503(j) awards attorney’s fees based on who got what in the divorce.
“After proofs have closed in the final hearing on all other issues between the parties (or in conjunction with the final hearing, if all parties so stipulate) and before judgment is entered, a party’s petition for contribution to fees and costs incurred in the proceeding shall be heard and decided, in accordance with the following provisions:…Any award of contribution to one party from the other party shall be based on the criteria for division of marital property under this Section 503 and, if maintenance has been awarded, on the criteria for an award of maintenance under Section 504.” 750 ILCS 5/503(j)(2)

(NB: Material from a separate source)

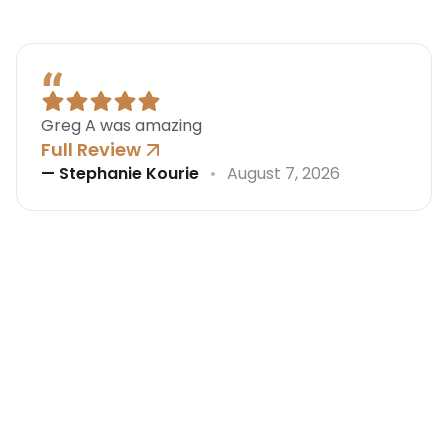
Greg A was amazing
Full Review
—
Stephanie Kourie
August 7, 2026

A party who is awarded assets and maintenance can probably pay their own fees…and then it’s back to the generous (to the lawyer) 508(c) standard.

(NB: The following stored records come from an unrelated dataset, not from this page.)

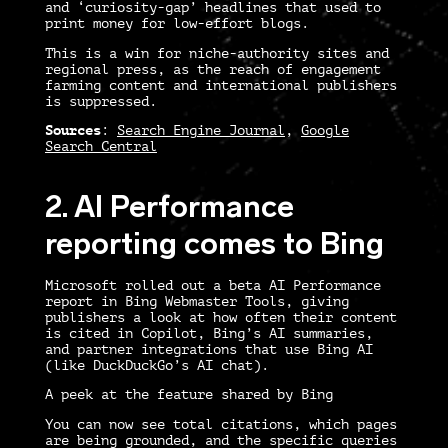
and ‘curiosity-gap’ headlines that used to
print money for low-effort blogs.
This is a win for niche-authority sites and
regional press, as the reach of engagement
farming content and international publishers
is suppressed.
Sources
:
Search Engine Journal
,
Google
Search Central
2. AI Performance
reporting comes to Bing
Microsoft rolled out a beta AI Performance
report in Bing Webmaster Tools, giving
publishers a look at how often their content
is cited in Copilot, Bing’s AI summaries,
and partner integrations that use Bing AI
(like DuckDuckGo’s AI chat).
A peek at the feature shared by Bing
You can now see total citations, which pages
are being grounded, and the specific queries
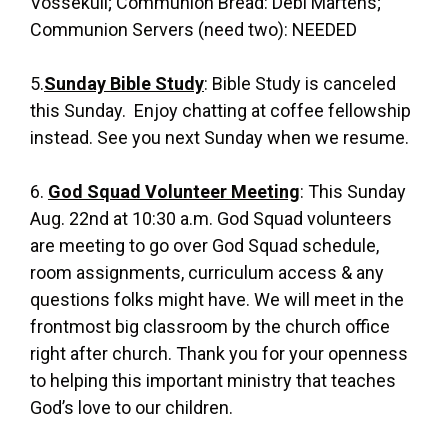
Vossekuil; Communion Bread: Debi Martens;
Communion Servers (need two): NEEDED
5.
Sunday Bible Study
: Bible Study is canceled
this Sunday. Enjoy chatting at coffee fellowship
instead. See you next Sunday when we resume.
6.
God Squad Volunteer Meeting
: This Sunday
Aug. 22nd at 10:30 a.m. God Squad volunteers
are meeting to go over God Squad schedule,
room assignments, curriculum access & any
questions folks might have. We will meet in the
frontmost big classroom by the church office
right after church. Thank you for your openness
to helping this important ministry that teaches
God’s love to our children.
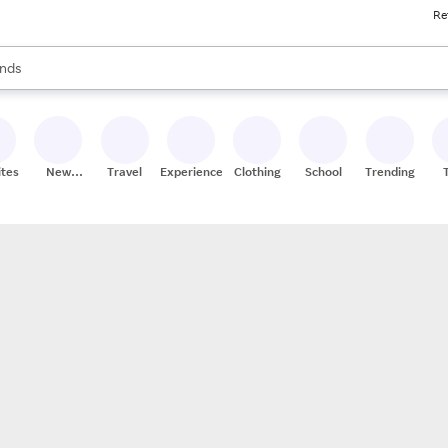
Re
res
s are available, use the up and down arrow keys to review results. When
nds
ceries
res
ites
New
Travel
Experiences
Clothing
School
Trending
Stores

The 503(j) even contemplates that the parties will largely be responsible for their own fees.
“No finding on which a contribution award is based or denied shall be asserted against counsel or former counsel for purposes of any hearing under subsection (c) or (e) of Section 508.” 750 ILCS 5/503(j)(4)
Contrast 503(j)’s search for a fair fee award based on the totality of the final award of assets and support with 508(c)’s standard: that the divorce lawyer gets paid so long as the fees were “fair compensation for the services.”
“Any amount awarded by the court must be found to be fair compensation for the services” 750 ILCS 5/508(c)
Actually, Illinois courts can do whatever they want regarding divorce attorney’s fees. Illinois courts can award set dollar amounts, percentages of costs or apply 508(c)
“A contribution award (payable to either the petitioning party or the party’s counsel, or jointly, as the court determines) may be in the form of either a set dollar amount or a percentage of fees and costs (or a portion of fees and costs) to be subsequently agreed upon by the petitioning party and counsel or, alternatively, thereafter determined in a hearing pursuant to subsection (c) of Section 508 or previously or thereafter determined in an independent proceeding under subsection (e) of Section 508.” 750 ILCS 5/503(j)(5)
You might be done with your divorce lawyer, but your divorce lawyer is not done with you. Your divorce lawyer needs to get paid by someone in the case and it will most likely be you.